300 train passengers trapped by mudslides evacuated
INDIA: Authorities rescued nearly 300 people trapped for two days on
a train after mudslides buried the track following monsoon rains in
India's northeast, officials said Wednesday.
Swirling flood waters, meanwhile, claimed the life of a woman who
drowned when the wooden boat she was trying to escape on capsized south
of Gauhati, the capital of Assam state, said Gautam Ganguly, a state
official.
The death brings to 123 the number of people killed in India since
the monsoon began working its way up the subcontinent on May 25,
arriving a week before it was expected. The monsoon season ends in
October.
In the northeast - a region wedged between China, Myanmar and
Bangladesh and connected to the rest of India only by a small sliver of
land - floods and mudslides have killed at least nine people and left
some 6,500 people homeless.
On Tuesday, soldiers reached the train stranded in a dense jungle
south of Gauhati and escorted the passengers through the vegetation to
the town of Haflong, about 280 kilometers (175 miles) from the state
capital, said T. Rabha, a railway spokesman.

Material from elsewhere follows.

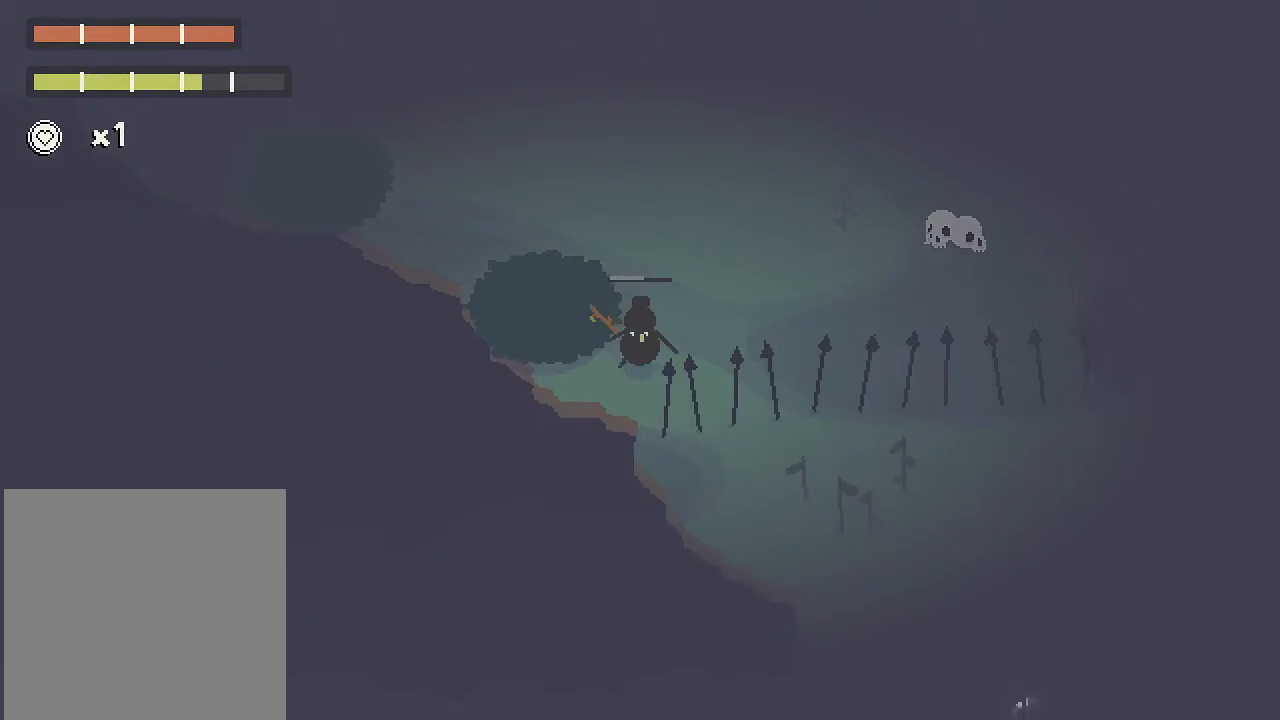
{"buttons": ["R2"], "left_stick": "down-left", "right_stick": "down", "button_events": []}
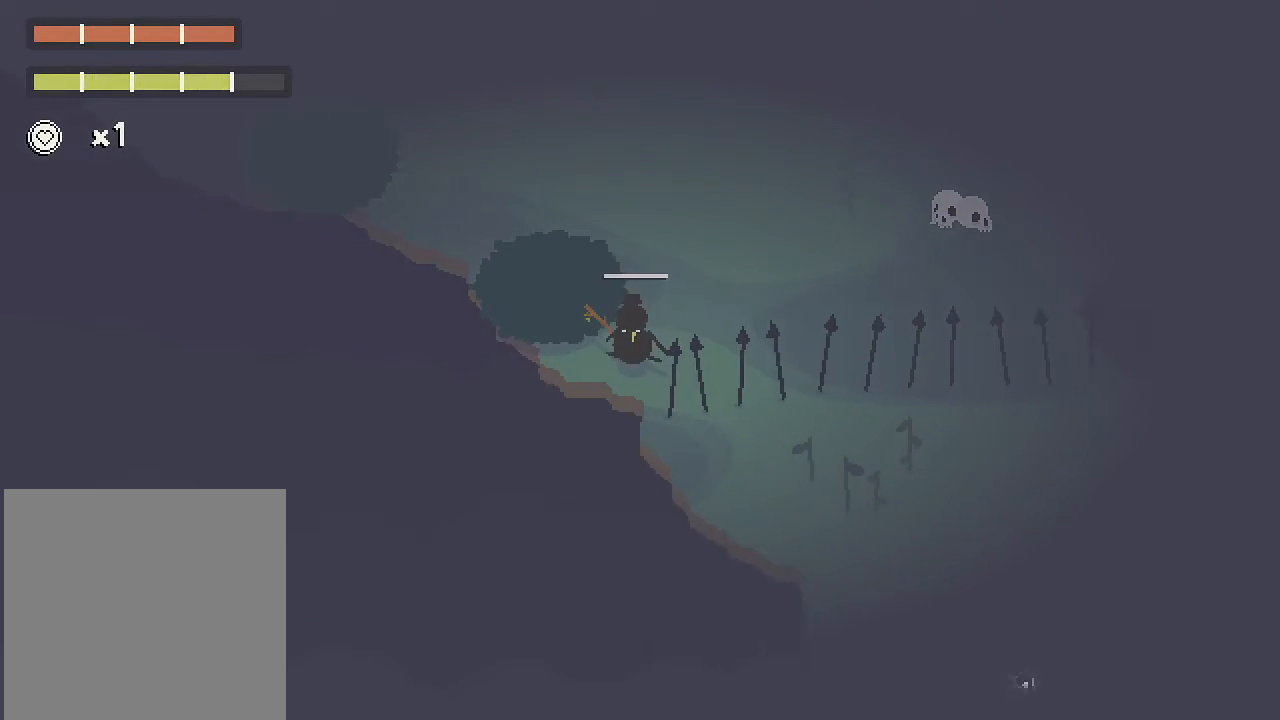
{"buttons": ["R2"], "left_stick": "center", "right_stick": "down-right", "button_events": []}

Thousands of villages in northeastern India have been submerged by
floods which have already killed 12 people and displaced nearly 160,000,
officials said Wednesday.
The states of Assam and Tripura have been the worst affected by the
flooding and landslides triggered by heavy monsoon rains that hit the
region on May 31, officials said.
"The flood situation has worsened with nearly 3,000 villages
submerged forcing an estimated 150,000 people to take shelter in raised
platforms and makeshift tarpaulin tents," Assam Revenue, Relief and
Rehabilitation Minister, Bhumidhar Barman, told AFP.
The minister said four people drowned Tuesday in separate incidents
taking the toll in the floods in Assam to seven. Thousands of people in
Assam's worst-hit districts of Lakhimpur, Dhemaji, Cachar, Karimganj,
and Hailakandi were caught unawares when floodwaters swept through their
homes late Tuesday following breaches in embankments and dykes.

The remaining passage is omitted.